Поначалу теологические изыскания Мигеля Сервета воспринимали с насмешкой. В Германии, Швейцарии и Австрии можно было услышать и не такую ересь, а Троицу подчас там вообще называли «мозгом о трех головах» или «таинственной химерой». Однако на всякий случай, чувствуя на себе презрительные взгляды, он изменил свою фамилию и перебрался в Париж, где продолжал исследования в области медицины, ботаники, географии и той же теологии. Склонность ко всему необычному приводила его и к астрологическим расчетам, в которых он искал нечто полезное для медицины.

В Париже Сервет познакомился с главой протестантской церкви Швейцарии Кальвином. Позднее написал тому несколько писем, без злого умысла и полемики ради, в которых сравнивал отправление духовенством религиозного культа с языческими ритуалами, критиковал иерархию в церкви, монашество и исповедь. Все ответы Кальвина на его письма им были опубликованы, включая нецензурные выражения и оскорбления. По настоянию протестантского первосвященника в дело вмешался церковный трибунал со своими «аргументами разума».
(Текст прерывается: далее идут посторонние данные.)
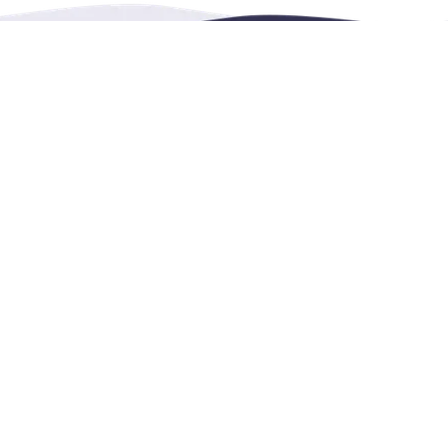
Contact Us
4222 Portland Street, 
vents, leisure and
help@renthese.com
1+604 215 0689
wechat: leonlwd
facebook: renthese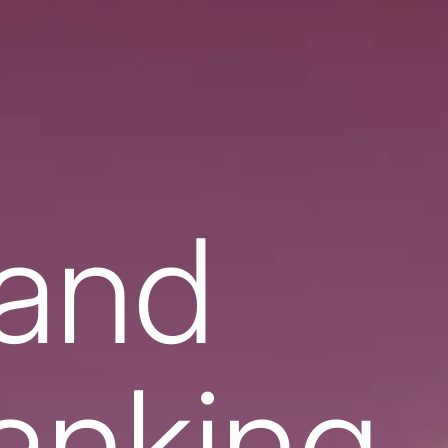
 and
banking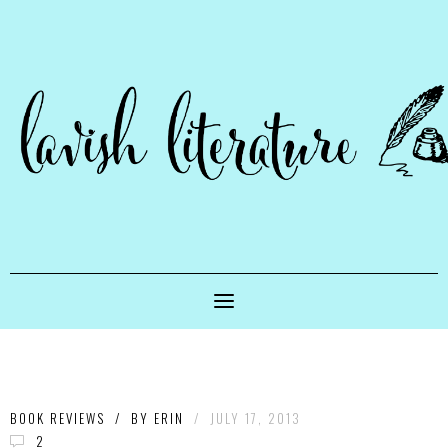
BOOK REVIEWS
/
BY
ERIN
/
JULY 17, 2013
2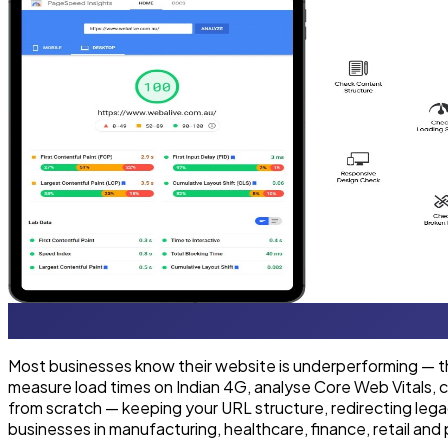
Most businesses know their website is underperforming — the
measure load times on Indian 4G, analyse Core Web Vitals, ch
from scratch — keeping your URL structure, redirecting leg
businesses in manufacturing, healthcare, finance, retail and 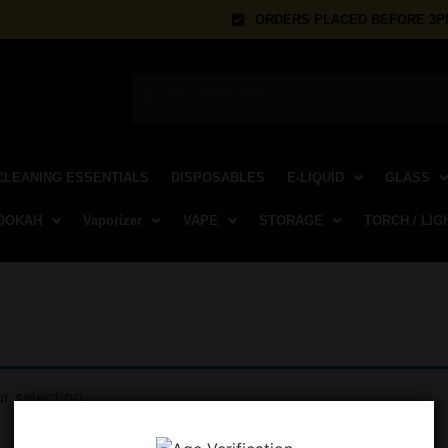
ORDERS PLACED BEFORE 3PM
CLEANING ESSENTIALS
DISPOSABLES
E-LIQUID
GLASS
OOKAH
Vaporizer
VAPE
STORAGE
TORCH / LIG
k
 selection.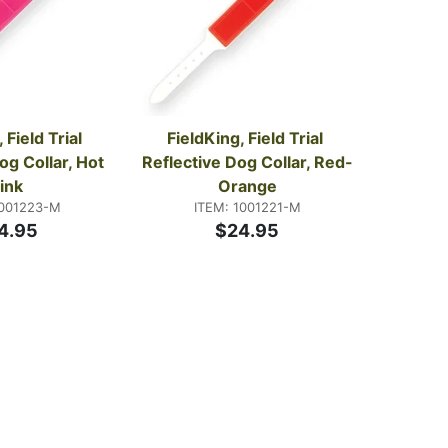
 Field Trial 
FieldKing, Field Trial 
og Collar, Hot 
Reflective Dog Collar, Red-
ink
Orange
1001223-M
ITEM: 1001221-M
4.95
$24.95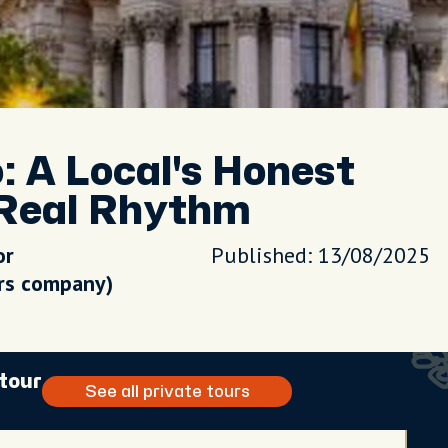
 A Local's Honest
 Real Rhythm
or
Published: 13/08/2025
urs company)
 tour
See all private tours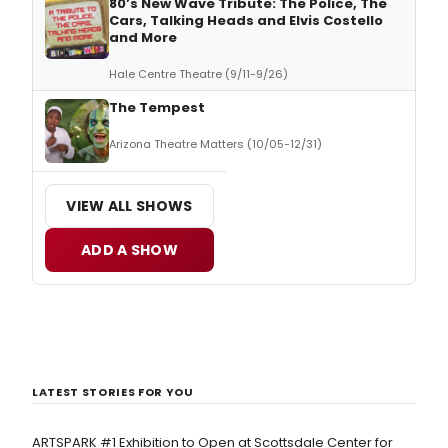
80’s New Wave Tribute: The Police, The
Cars, Talking Heads and Elvis Costello
and More
Hale Centre Theatre (9/11-9/26)
The Tempest
Arizona Theatre Matters (10/05-12/31)
VIEW ALL SHOWS
ADD A SHOW
LATEST STORIES FOR YOU
ARTSPARK #1 Exhibition to Open at Scottsdale Center for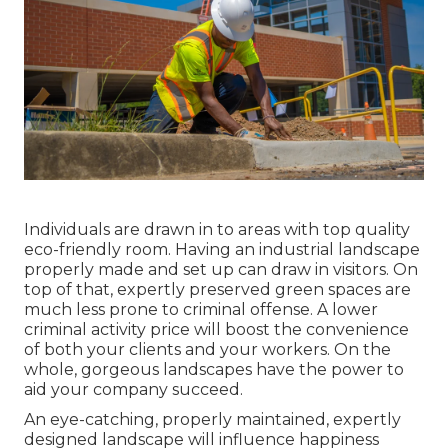
Individuals are drawn in to areas with top quality
eco-friendly room. Having an industrial landscape
properly made and set up can draw in visitors. On
top of that, expertly preserved green spaces are
much less prone to criminal offense. A lower
criminal activity price will boost the convenience
of both your clients and your workers. On the
whole, gorgeous landscapes have the power to
aid your company succeed.
An eye-catching, properly maintained, expertly
designed landscape will influence happiness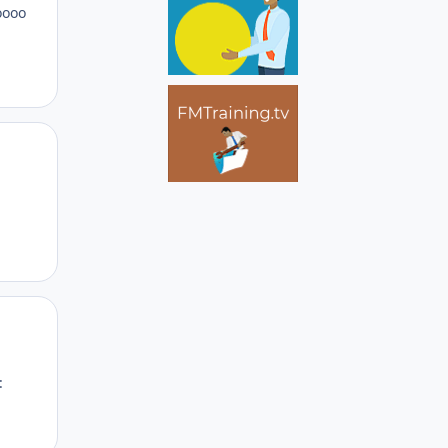
oooo
Author stats
Author stats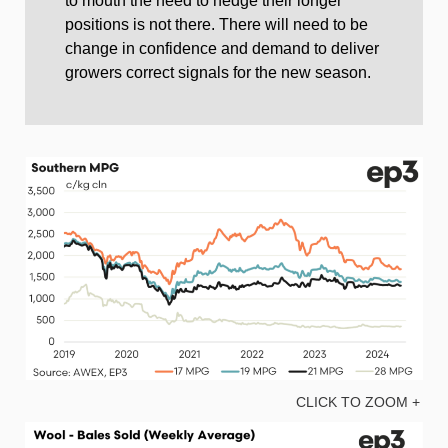
to mouth the need to hedge their longer
positions is not there. There will need to be
change in confidence and demand to deliver
growers correct signals for the new season.
CLICK TO ZOOM +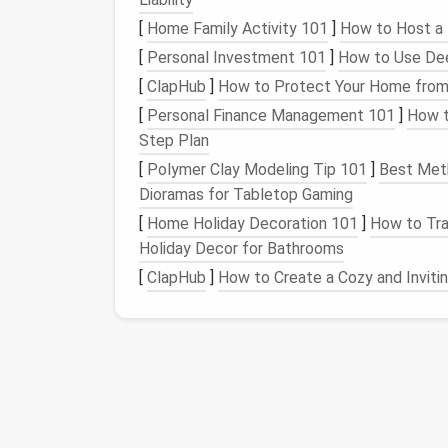
"Unsubscribe"
[
Home Family Activity 101
]
How to Host a 
"Manage your preferences"
[
Personal Investment 101
]
How to Use Dee
"Opt-out"
[
ClapHub
]
How to Protect Your Home from
3.
Click the Unsubscribe
[
Personal Finance Management 101
]
How t
Step Plan
Click on the unsubscribe link. You may be di
[
Polymer Clay Modeling Tip 101
]
Best Meth
your decision via
email
. Follow the
prompts
Dioramas for Tabletop Gaming
4.
Check for
Confirmati
[
Home Holiday Decoration 101
]
How to Tra
Holiday Decor for Bathrooms
After unsubscribing, check your inbox for a
successfully removed from the mailing list.
[
ClapHub
]
How to Create a Cozy and Invit
Step 4: Use
Email Ma
If you find the manual process tedious or i
consider using
email management tools
. Th
How to Transition from a Cluttered Deskto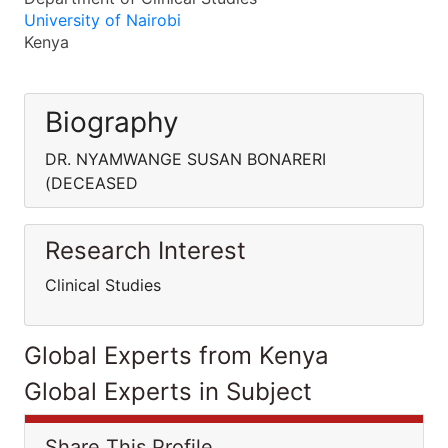
University of Nairobi
Kenya
Biography
DR. NYAMWANGE SUSAN BONARERI
(DECEASED
Research Interest
Clinical Studies
Global Experts from Kenya
Global Experts in Subject
Share This Profile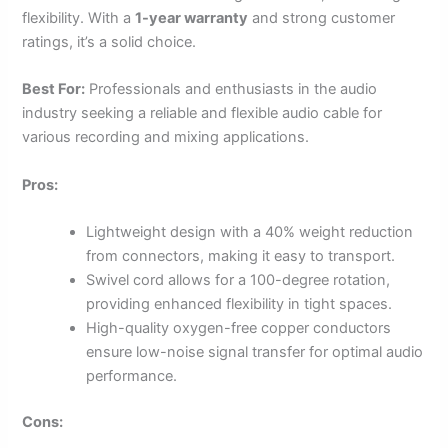
flexibility. With a
1-year warranty
and strong customer
ratings, it’s a solid choice.
Best For:
Professionals and enthusiasts in the audio
industry seeking a reliable and flexible audio cable for
various recording and mixing applications.
Pros:
Lightweight design with a 40% weight reduction
from connectors, making it easy to transport.
Swivel cord allows for a 100-degree rotation,
providing enhanced flexibility in tight spaces.
High-quality oxygen-free copper conductors
ensure low-noise signal transfer for optimal audio
performance.
Cons: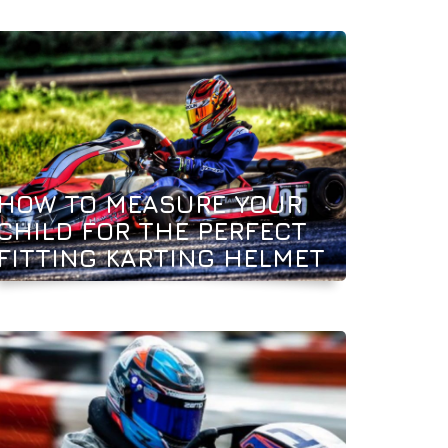
HOW TO MEASURE YOUR
CHILD FOR THE PERFECT
FITTING KARTING HELMET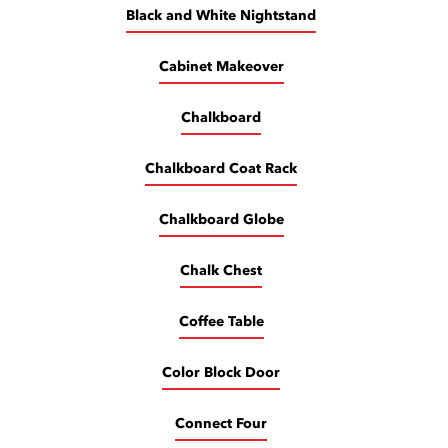
Black and White Nightstand
Cabinet Makeover
Chalkboard
Chalkboard Coat Rack
Chalkboard Globe
Chalk Chest
Coffee Table
Color Block Door
Connect Four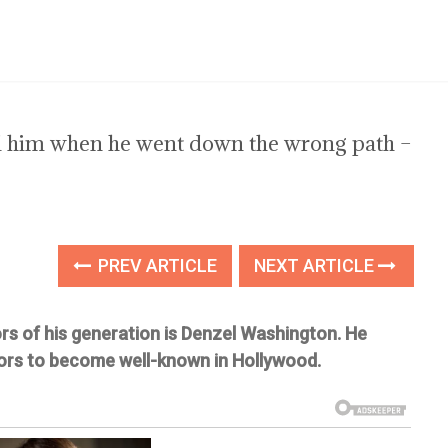
d him when he went down the wrong path –
PREV ARTICLE
NEXT ARTICLE
s of his generation is Denzel Washington. He
ors to become well-known in Hollywood.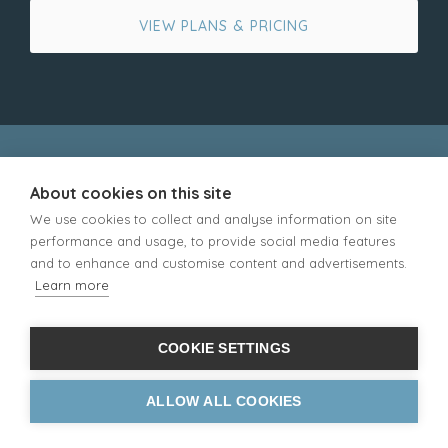
VIEW PLANS & PRICING
About cookies on this site
ADDRESS TYPES
We use cookies to collect and analyse information on site
UK Mailing Address
performance and usage, to provide social media features
Free PO Box Address
and to enhance and customise content and advertisements.
Street Address
Learn more
Business Address
Redirection Address
Parcel Address
COOKIE SETTINGS
Returns Address
ALLOW ALL COOKIES
CORE SERVICES
Letter Forwarding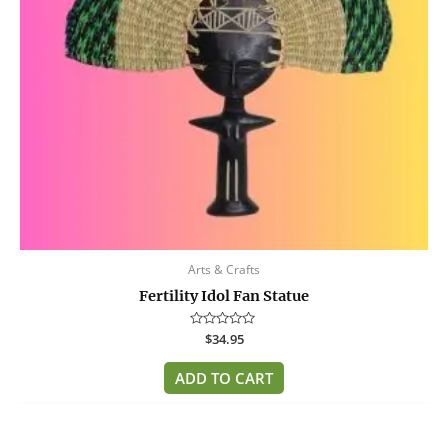
Arts & Crafts
Fertility Idol Fan Statue
Rated
$
34.95
0
out
of
ADD TO CART
5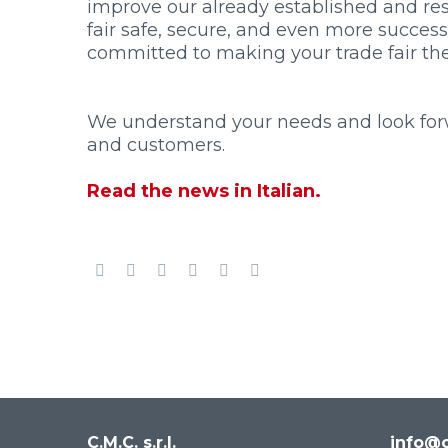
improve our already established and res
fair safe, secure, and even more success
committed to making your trade fair the 
We understand your needs and look forwa
and customers.
Read the news in Italian.
C.M.C. s.r.l.
info@c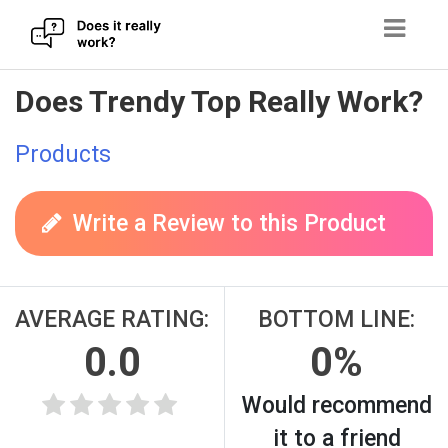
Skip
Does Trendy Top Really Work?
to
content
Products
Write a Review to this Product
AVERAGE RATING:
BOTTOM LINE:
0.0
0%
Would recommend
it to a friend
Испанца наконец-то заманили в Швейцарию, арестовали и заключили в одиночную камеру женевской тюрьмы. На допрос к нему явился сам Кальвин.

– Несчастный, ты полагаешь, что земля, которую топчешь, есть сам Господь Бог? – поинтересовался тот, ухмыляясь.

– Нисколько не сомневаюсь, что эта скамья, стол и все окружающее являются субстанцией Бога, – ответил Сервет без колебаний.

– Тогда получается, и дьявол тоже?

– Неужели у вас есть сомнения?..

В качестве документального свидетельства ереси Сервета глава протестантов предоставил следователям полученные им от врача письма и поручил вести судебные слушания генеральному прокурору Женевы. Адвоката подсудимому не приставили, тяжелейшие условия тюремного заточения доводили его до пределов терпения.

Неделя понадобилась судьям для подготовки приговора по обвинению в «распространении ложной еретической доктрины, зловредно направленной против Бога Отца, Бога Сына и Святого Духа, основных истин христианского вероучения, а также в попытке внести раскол и брожение в рядах служителей Божиих…» Приговор гласил: «Доставить Сервета на холм Шампелье и там привязанным к столбу сжечь вместе с его книгами и рукописями, дабы тело его обратилось в пепел и таким образом служило уроком всем, кто хотел бы совершить подобное преступление».

На холме Шампелье неподалеку от живописного Женевского озера все приготовили в соответствии с заведенным регламентом: глубоко врыли высокий металлический штырь, у основания его набросали кучи хвороста вперемешку с поленьями. Толпы зевак пришли сами собой.

– Какова твоя последняя воля? – поинтересовался у Сервета судья, тоже скрупулезно следуя правилам процедуры. – Есть ли у тебя жена, дети?

Осужденный презрительно отвел голову в сторону.

– Вот видите, граждане, сколь сильную власть имеет Сатана над душами! – крикнул блюститель закона в сторону зрителей. – Человек этот возомнил из себя ученого мужа и думал учить людей истине. Но душой его овладел дьявол и не намерен ее отпускать. Смотрите, чтобы и с вами такого не произошло!..

Поджигать пришлось несколько раз. Мокрые от утренней росы поленья и хворост не схватывались огнем, поднявшийся вдруг сильный ветер задувал искры. Более часа ничего не получалось, пока кто-то не сбегал домой за сухими дровами.